VATICAN CITY (CNS) — The important and urgent task of feeding the world must follow ethical guidelines and respect cultures, traditions and biodiversity, said the head of the Pontifical Academy for Life.
“We have to feed everyone, but not everyone has to eat the same thing,” Archbishop Vincenzo Paglia, academy president, said from the Vatican during an online conference Sept. 24.
Protecting the biodiversity of crops, animals and humanity “is a central task and must be part of the whole food process,” following ethical approaches every step of the way, even at the risk of making the processes more difficult or subjected to change, he said.
“Basically, we have to avoid letting technology be complicit in reducing food to a simply physiological fuel. The dinner table is a cultural treasure, a part of our lives, with its own traditions and rewards that need to be kept safe and multiplied,” he said.
Archbishop Paglia was speaking at a virtual conference titled, “AI, Food for All: Dialogue and Experiences.” The meeting was a follow-up to a Feb. 28 event held at the Vatican that included the signing of a “Call for AI Ethics” by the leaders of the papal academy, Microsoft, IBM and the U.N. Food and Agriculture Organization.
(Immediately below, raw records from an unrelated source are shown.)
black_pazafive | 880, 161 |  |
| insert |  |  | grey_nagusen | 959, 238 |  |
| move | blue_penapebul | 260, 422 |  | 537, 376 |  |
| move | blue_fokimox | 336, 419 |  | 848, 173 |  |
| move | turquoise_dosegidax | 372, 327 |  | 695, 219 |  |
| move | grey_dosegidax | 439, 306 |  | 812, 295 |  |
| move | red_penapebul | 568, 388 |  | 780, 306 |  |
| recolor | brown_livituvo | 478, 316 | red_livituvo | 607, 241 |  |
The same signatories attended and spoke at the Sept. 24 meeting, designed to promote inclusive, transparent and ethical ways to use digital technologies and artificial intelligence in achieving sustainable agriculture, food security and adequate nutrition for everyone now and in the future.
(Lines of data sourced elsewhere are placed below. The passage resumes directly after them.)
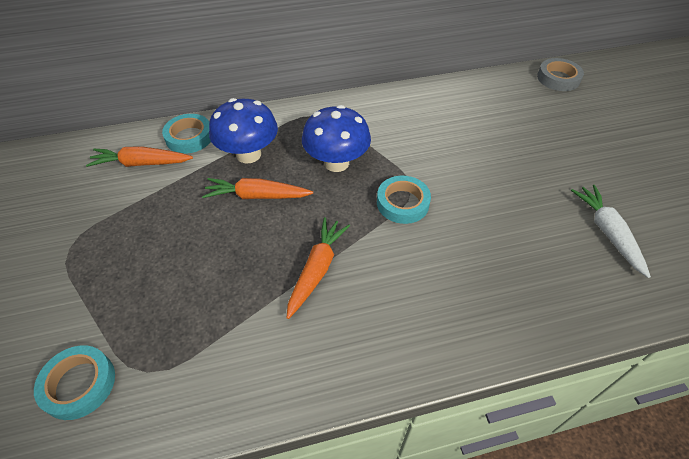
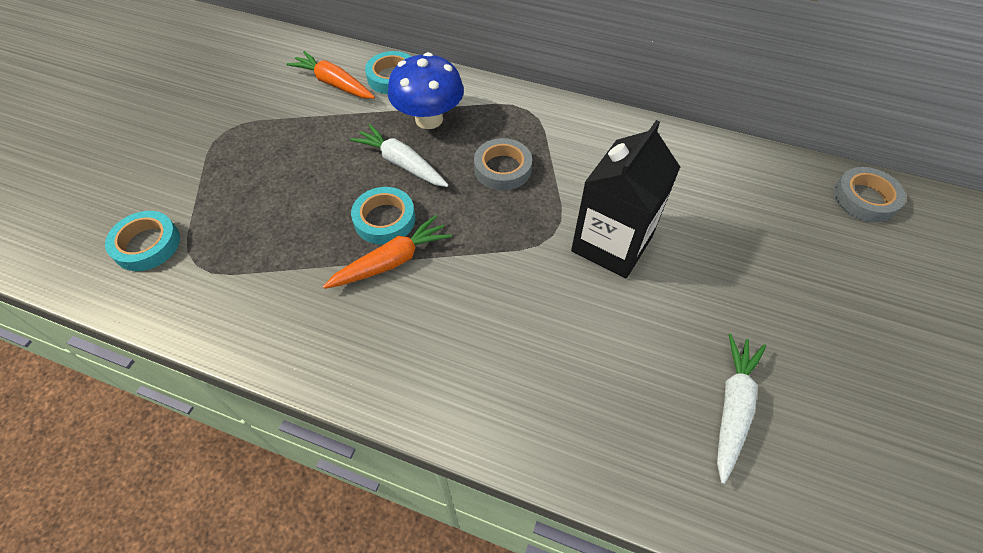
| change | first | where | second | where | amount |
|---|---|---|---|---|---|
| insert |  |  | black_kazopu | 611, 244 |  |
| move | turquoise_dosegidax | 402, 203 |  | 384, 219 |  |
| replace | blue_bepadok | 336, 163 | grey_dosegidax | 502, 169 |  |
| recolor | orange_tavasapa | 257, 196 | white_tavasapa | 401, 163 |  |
At present, more than 2 billion of the world’s 7.5 billion people do not have consistent access to safe, nutritious and sufficient food, according to the FAO. And it’s estimated that the world population will reach almost 10 billion by 2050.
“Three decades from now, we will need 50% more food” and 50% less carbon emissions, as part of mitigating climate change and conserving natural resources, Brad Smith, president of Microsoft, said in his talk.
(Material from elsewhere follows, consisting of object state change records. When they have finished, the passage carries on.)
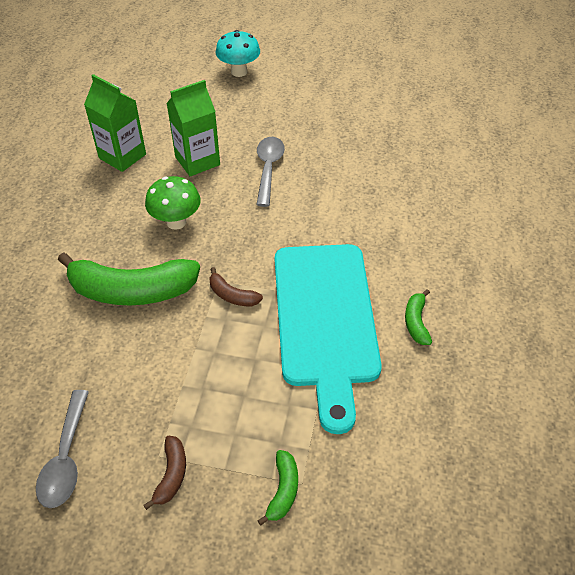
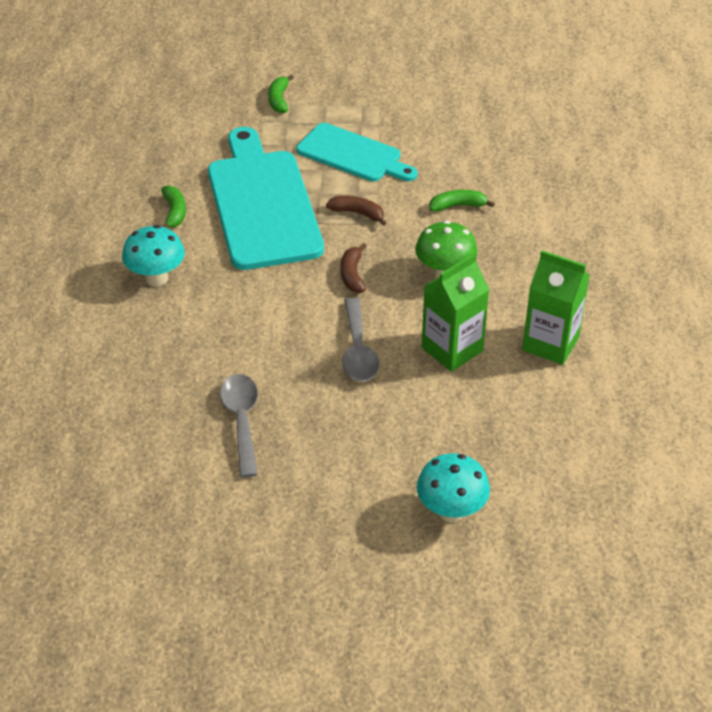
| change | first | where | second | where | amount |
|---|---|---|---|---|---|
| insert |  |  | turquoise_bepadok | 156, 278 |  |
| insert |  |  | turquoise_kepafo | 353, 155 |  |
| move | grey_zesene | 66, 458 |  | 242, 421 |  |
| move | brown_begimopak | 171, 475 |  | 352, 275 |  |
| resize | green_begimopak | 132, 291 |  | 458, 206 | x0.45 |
That will require huge improvements in sustainable agriculture, including better water and soil management, he said, which means getting “all the help we can get” through increased cooperation among industries and organizations.
AI should be used in ways that “can augment human intelligence and capability,” and technology must be accessible to everyone; “if not, there will be a worse divide” than there is now, Smith said.
John Kelly III, executive vice president of IBM, said in his presentation that he has seen the COVID-19 pandemic, not as a setback, “but as an opportunity to accelerate” the implementation of the principles he endorsed in February.
He said AI could best serve in providing data and devising strategies for producing food locally where it is most needed, getting food to where it is most needed and for predicting and circumventing problems that would disrupt the distribution of food supplies.
He said about $1 trillion worth of food is lost or wasted every year, for example, when it gets delayed at a port or because of natural disasters, and an “ethical AI can solve this, too.”
Qu Dongyu, director-general of the FAO, said “transforming our food systems requires innovative solutions to ensure food security and nutrition for all.”
The FAO, he said, was working on creating an international, “inclusive multi-stakeholder forum for identifying and discussing the potential benefits and risks of the digitalization of the food and agricultural sectors.”
For this reason, the FAO would “really appreciate and expect colleagues from the AI and the digital giants to offer us assistance, cooperation and engagement to help the (FAO) member countries and the farmers” in the development and distribution of ethical technologies, he said.
Archbishop Paglia said, “It is increasingly clear that different fields of knowledge and different skills must find common spaces, places to share and compare, opportunities for mutual support,” which includes industries, NGOs and individuals or sectors normally left out of the conversation.
“The scientific hyperspecialization that characterizes contemporary research, the cultural predominance of economics, the marginalization of any humanistic reflection, all create a serious risk that we’ll lose sight of our goal and accept answers that do not respect the dignity of human life,” he said.
By building bridges and getting “the humanities and high tech” together, he said, there can be the needed discussion and responses to the real challenges that ethics pose to everyone.
“We must reflect and intervene, each according to his or her own responsibilities, so that the obvious, but not inescapable, connection between new technologies and power structures is not all-powerful in its ability to control and manipulate markets and democracies at the global level,” Archbishop Paglia said.
“We must reflect and work together,” he said, “to ensure that the undeniable influence of the digital industry does not lessen freedom of choice and always remains within democracy’s mainstream.”